Choose a grooming or hygiene product that you use daily, or almost daily, as you “get ready” for work or school. It should be a product about which you have little knowledge; it can be anything from your toothpaste to your shampoo to your lipstick. Now do extensive research on that product. Your research should include the following findings:
The specific name/brand of the specific product you are researching
The ingredients of the product,
Any potential harm those ingredients may cause to you, or to the environment (use the skills you acquired in chapters 10 and 11 on generalizations from samples to causal studies to help interpret the findings…actually discuss the studies that “prove” that the ingredient is harmful in some way),
Where the ingredients are acquired and any potential environmental or human damage the acquisition of those ingredients may cause (so feel free to discuss human rights issues that you think are relevant)
Any potential harm the actual manufacturing of the product may cause, from the people who make the product, to the waste products from the factory,
Any other information you find useful for the purposes of this assignment.

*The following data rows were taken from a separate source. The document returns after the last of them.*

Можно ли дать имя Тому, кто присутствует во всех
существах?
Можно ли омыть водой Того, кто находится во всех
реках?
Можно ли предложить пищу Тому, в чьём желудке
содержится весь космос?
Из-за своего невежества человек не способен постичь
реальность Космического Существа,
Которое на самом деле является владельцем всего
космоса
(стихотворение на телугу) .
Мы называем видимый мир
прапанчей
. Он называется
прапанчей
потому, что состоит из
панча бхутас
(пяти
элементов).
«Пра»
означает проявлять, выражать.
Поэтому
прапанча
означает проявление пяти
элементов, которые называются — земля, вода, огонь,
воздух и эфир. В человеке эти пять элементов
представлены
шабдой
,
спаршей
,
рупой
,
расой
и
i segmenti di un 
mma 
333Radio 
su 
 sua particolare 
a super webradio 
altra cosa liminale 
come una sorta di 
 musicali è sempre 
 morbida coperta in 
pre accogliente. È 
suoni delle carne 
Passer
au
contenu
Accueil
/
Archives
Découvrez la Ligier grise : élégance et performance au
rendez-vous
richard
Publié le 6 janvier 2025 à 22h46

The goal of this assignment is for you to become better informed about the impact a small action can have on the world, and be more aware of how you affect the world around you. Your essay should prove why the product is bad or harmful in some way, so you are essentially presenting an argument based on the findings of your research. The skills from chapter 1 about the components of an argument should be employed in your essay; the concepts from chapter 4 about credibility of sources will be relevant here, as you must use sources that are reliable in your essay (and do not forget to cite your sources in MLA format both in text and at the end of your essay); the concepts from chapters 10 and 11 will help you to interpret any studies you may find; and you must avoid the use of rhetorical devices and fallacies in your essay, thus the concepts of chapters 5, 6, and 7 are important in your essay.